AURORA, Ill. (WLS) -- An Aurora boy who has been missing for three years would be nine years old now. Police are circulating an age-progressed photo of Timmothy Pitzen in hopes of finding the child.

The image was created by forensic artists with the National Center for Missing and Exploited Children who say it's an important tool in their mission to help bring Timmothy home. And it gives his family and investigators hope.

Timmothy Pitzen was six years old when he went missing. His mother, 43-year-old Amy Fry Pitzen, picked him up from school telling officials there was a family emergency, but that wasn't the case.

"I had spoken with to Amy like a week soon, she was all happy on the phone," said Bryan Fry, missing boy's uncle.

The two of them were last seen at 10 a.m. on May 13, 2011, checking out of the Kalahari Resort in Wisconsin. The next day, more than 100 miles away, a motel worker in Rockford found Amy's body. Investigators say she had left behind a note that Timmothy was safe and was with someone who loved him.

"She loved that little boy more than anything else in her whole life that I ever saw her. There's just no way that she would have done anything like that," said Kara Jacobs, missing boy's aunt.

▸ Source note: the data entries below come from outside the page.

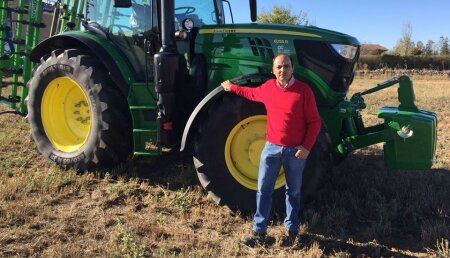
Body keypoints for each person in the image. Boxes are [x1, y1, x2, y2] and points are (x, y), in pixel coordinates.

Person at [221, 54, 321, 247]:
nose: (283, 70)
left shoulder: (304, 91)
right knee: (263, 190)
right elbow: (250, 93)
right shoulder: (268, 88)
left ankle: (291, 232)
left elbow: (314, 122)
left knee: (293, 192)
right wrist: (231, 87)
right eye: (279, 67)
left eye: (286, 66)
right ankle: (259, 232)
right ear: (273, 70)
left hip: (295, 152)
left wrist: (306, 147)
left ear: (292, 68)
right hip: (271, 149)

"He belongs with his father, he belongs with his family," said Kara Jacobs, missing boy's aunt.

Nearly three years after his disappearance, investigators working with the National Center for Missing and Exploited Children released this age progression photo of what Timmothy might look like if he were alive today.

"I know in my heart he is absolutely alive, 200 percent. I know that he is out there, we just have to find him," said Jacobs.

This is the first on-camera interview for Jacobs and it is part of a new project called "The Inside Story." The series gives families a chance to share their unique perspective about their missing loved ones.